Blepharoptosis is abnormal low-lying upper eyelid margin with the eye in primary gaze. Normally, upper lid covers 1.5 mm of the superior part of the cornea.
Blepharoptosis can be congenital or acquired.
Congenital ptosis results usually from isolated localized myogenic dysgenesis levator palpebrae superioris. Very small number of congenital blepharoptosis may result from genetic or chromosomal defects, and neurologic dysfunction.
• Blepharophimosis syndrome which is characterized by short palpebral fissures, congenital ptosis, epicanthus inversus, and telecanthus.
• Congenital third cranial nerve palsy.
• Congenital Horner’s syndrome which is characterized by mild ptosis, miosis, anhidrosis, and heterochromia.
• Marcus Gunn jaw-winking syndrome which results from misdirected innervations to the ipsilateral levator muscle by the motor nerve to the external pterygoid muscle. Patients have lid elevation with mastication or with movement of the jaw to the opposite side.
Most cases of acquired blepharoptosis are of aponeurotic type. Aponeurotic blepharoptosis may result from stretching, dehiscence, or disinsertion of the levator aponeurosis. Aponeurotic blepharoptosis is commonly known as involutional ptosis in patients in which the anatomic changes are age-related. Myogenic, neurogenic, traumatic, mechanical are less frequent cause of acquired blepharoptosis.

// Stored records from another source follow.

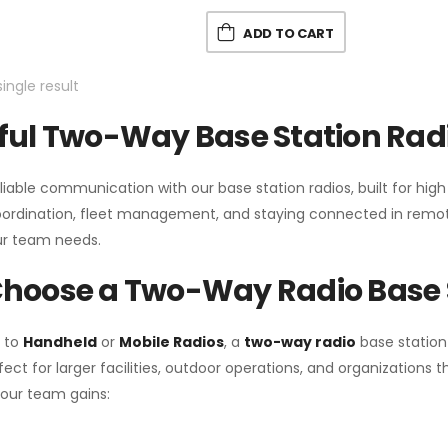
ADD TO CART
ingle result
ul Two-Way Base Station Radi
liable communication with our base station radios, built for hig
coordination, fleet management, and staying connected in remot
r team needs.
hoose a Two-Way Radio Base 
 to
Handheld
or
Mobile Radios
, a
two-way radio
base station
fect for larger facilities, outdoor operations, and organization
your team gains: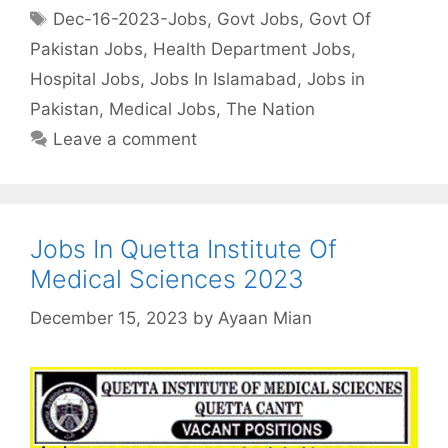
Tags
Dec-16-2023-Jobs
,
Govt Jobs
,
Govt Of
Pakistan Jobs
,
Health Department Jobs
,
Hospital Jobs
,
Jobs In Islamabad
,
Jobs in
Pakistan
,
Medical Jobs
,
The Nation
Leave a comment
Jobs In Quetta Institute Of
Medical Sciences 2023
December 15, 2023
by
Ayaan Mian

• Myogenic blepharoptosis can be found in myasthenia gravis, chronic progressive external ophthalmoplegia, oculopharyngeal dystrophy, and myotonic dystrophy.
• Neurogenic blepharoptosis may result from third nerve palsy, Horner’s syndrome.
• Traumatic blepharoptosis may follow an eyelid laceration with transection of the upper eyelid elevators or disruption of the neural pathway.
• Mechanical ptosis can result from the presence of eyelid mass, such as neurofibroma or hemangioma or cicatrization secondary to inflammation or surgery.